Николай Гаврилович закурил — курит он давно и много, а мне вспомнилась фотография на музейном стенде, посвященном декабрьскому вооруженному восстанию нижегородцев. Сормовского рабочего Устинова, приговоренного к смертной казни, фотограф снял тотчас после вынесения приговора. Сормович дерзко смотрит как бы в лицо судей, поза его горда и спокойна, пальцы правой руки засунуты за широкий ремень, которым перепоясана белая рубаха смертника. И там же, в музее, письмо рабочего Ивана Мочалова: „Здравствуйте, дорогая премногоуважаемая Шура! Посылаю Вам предсмертное последнее почтение и желаю Вам всего хорошего, доброго здоровья, скорого и счастливого успеха в Вашей жизни, передайте, если увидите Пашу, мое последнее почтение, также кланяюсь Наташе и Кате. Затем прости и прощай навсегда, любящий Вас до смерти, писал, когда шел на казнь“.

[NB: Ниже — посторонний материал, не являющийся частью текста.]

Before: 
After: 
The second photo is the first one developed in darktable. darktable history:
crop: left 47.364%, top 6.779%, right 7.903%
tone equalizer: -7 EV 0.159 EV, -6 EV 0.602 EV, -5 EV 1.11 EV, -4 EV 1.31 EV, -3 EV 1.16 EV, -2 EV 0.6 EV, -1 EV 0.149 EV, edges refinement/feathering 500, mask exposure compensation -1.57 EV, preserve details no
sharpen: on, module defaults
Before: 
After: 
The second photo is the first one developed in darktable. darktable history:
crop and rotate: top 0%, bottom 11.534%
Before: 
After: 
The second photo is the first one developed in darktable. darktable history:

— В том месте, где была главная баррикада в девятьсот пятом, стоит теперь памятник Ильичу, — снова заговорил Николай Гаврилович. — Но прославил сормовичей на всю землю еще девятьсот второй год: маевка, Петр Заломов. Кто, спрашивается, „Мать“ не читал? Спасибо Алексею Максимовичу, никто до него не написал так о рабочем-революционере! Видел я его, Горького-то, в двадцать восьмом году. Сопровождал в Балахну. Вышел он на берег, окружили его рабочие. Смотрел потом бумажную фабрику. Там в одном месте древесину растирают, он наклонился, а я сзади изо всех сил держу, вдруг, думаю, оступится? Потом попросили его речь сказать. „Нет, говорить-то я не мастер, я все вам опишу, и вы прочтете“. И с Калининым Михаилом Ивановичем опять-таки в Балахне встречались, когда там открывали теплоцентраль.

У Николая Гавриловича круглое, доброе лицо, чуть хрипловатый голос заядлого курильщика. Рассказывает, словно вглядываясь во что-то далекое. Сидим мы в небольшой комнатке, обставленной, что называется, по-спартански: видно, хозяин не из приобретателей, ценит простор, воздух, каждая лишняя вещь мешает ему.

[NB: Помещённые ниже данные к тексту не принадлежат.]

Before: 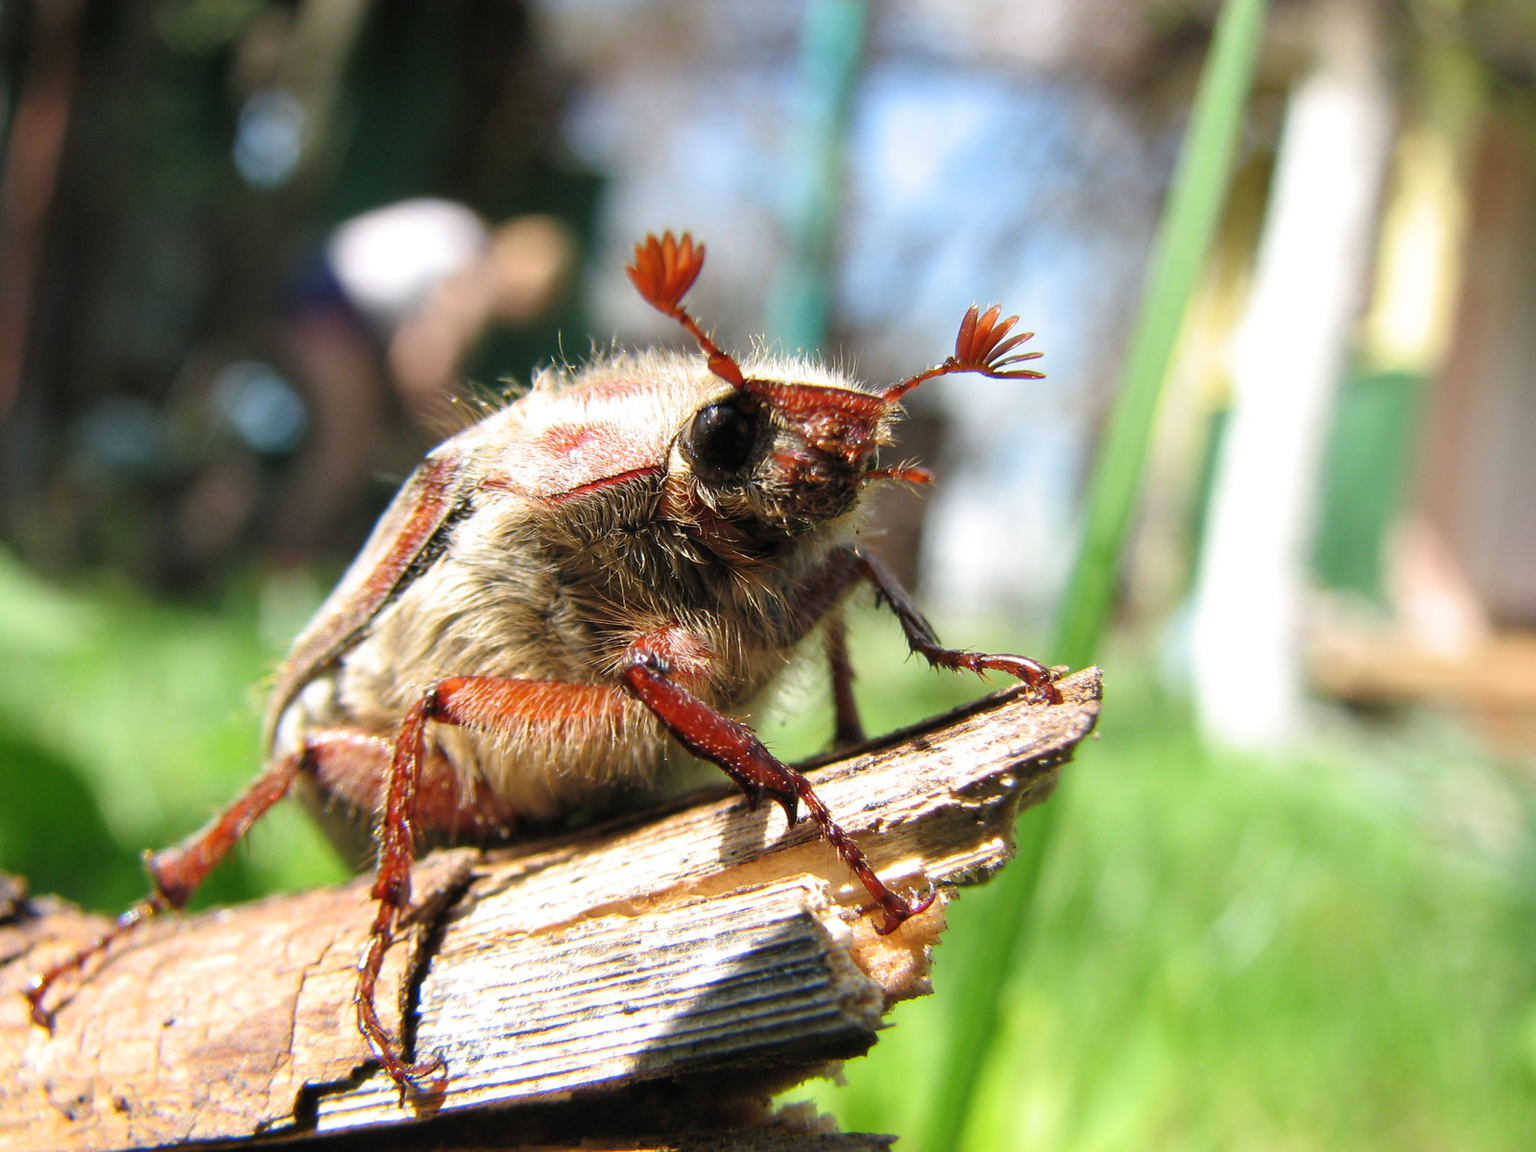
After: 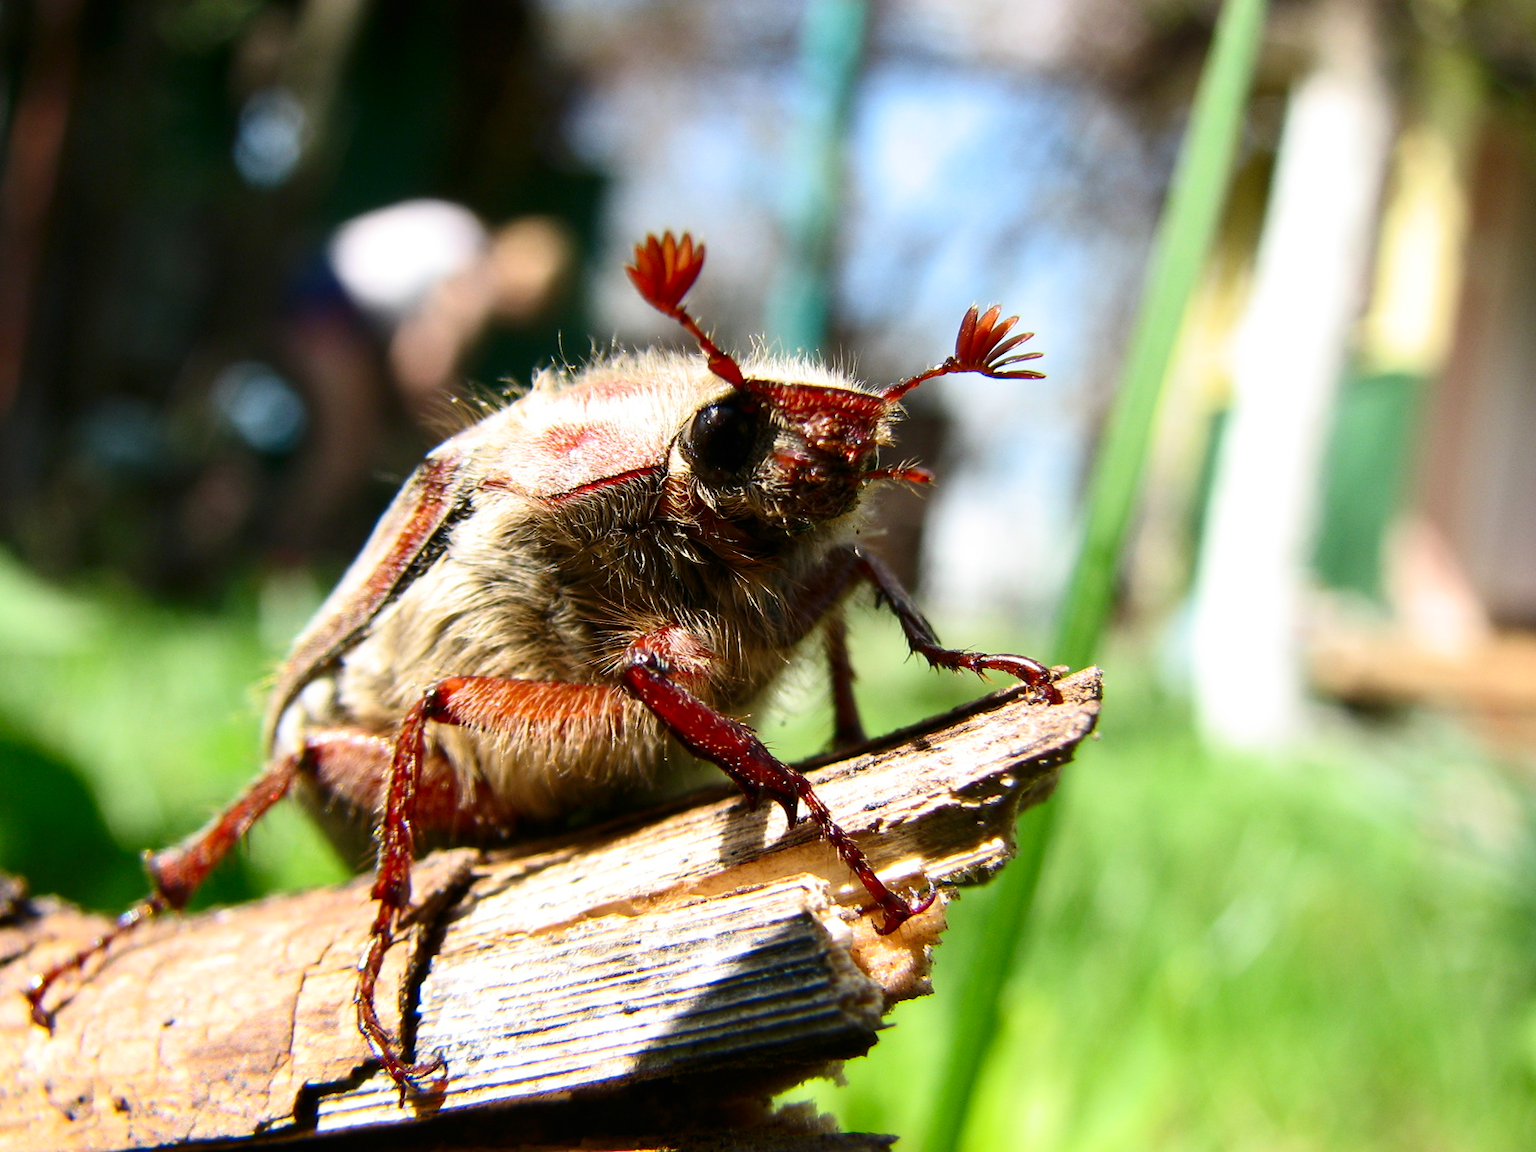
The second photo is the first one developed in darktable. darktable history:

Расспрашиваю Николая Гавриловича о прошлом. Ну, вот, пришел на завод мальчиком в кузницу, потом поставили его, как грамотея, на клеймовку, а дальше что и как?

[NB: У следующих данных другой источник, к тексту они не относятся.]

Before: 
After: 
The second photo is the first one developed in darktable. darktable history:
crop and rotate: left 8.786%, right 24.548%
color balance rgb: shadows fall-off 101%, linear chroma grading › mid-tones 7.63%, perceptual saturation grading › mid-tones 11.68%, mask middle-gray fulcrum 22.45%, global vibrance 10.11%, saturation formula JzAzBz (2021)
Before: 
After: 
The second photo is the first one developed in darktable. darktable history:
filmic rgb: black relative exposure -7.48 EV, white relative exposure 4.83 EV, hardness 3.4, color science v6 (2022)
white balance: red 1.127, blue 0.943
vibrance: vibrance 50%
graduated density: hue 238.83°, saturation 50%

— Работал я под рукой отменного слесаря, большевика Гриши Минина. Доверились мы друг другу. От него, от Гриши, узнал я по-настоящему про Ленина, про большевиков. Гриша поручил мне листовки слесарям в ящики подкладывать. Вроде как сейчас общественная работа, в том лишь разница, что тогда оплошал — и тюрьма. Ну, подходит семнадцатый год, верно? Слышим: царь свергнут! Рабочие, конечно, к главной проходной. И, представьте, кто-то сберег флаг, с которым в пятом году на баррикадах бились! Вышли с этим флагом из ворот, за воротами — толпища. Девица у меня была одна знакомая, слышу, окликает: „Коля, Коля, там казаки!“ Кто душой робок — в сторону. А наши большевики — Минин, Козлов, Коршунов и еще некоторые — взялись за руки, пошли вперед, запели: „Вставай, поднимайся, рабочий народ!“ Идем. Верно, впереди казаки. Но только не посмели они… Так мы и пришли всей рабочей массой в Нижний, к губернаторскому дому, потом к тюрьме — политических освобождать, потом к Тобольским казармам. Великое было ликование!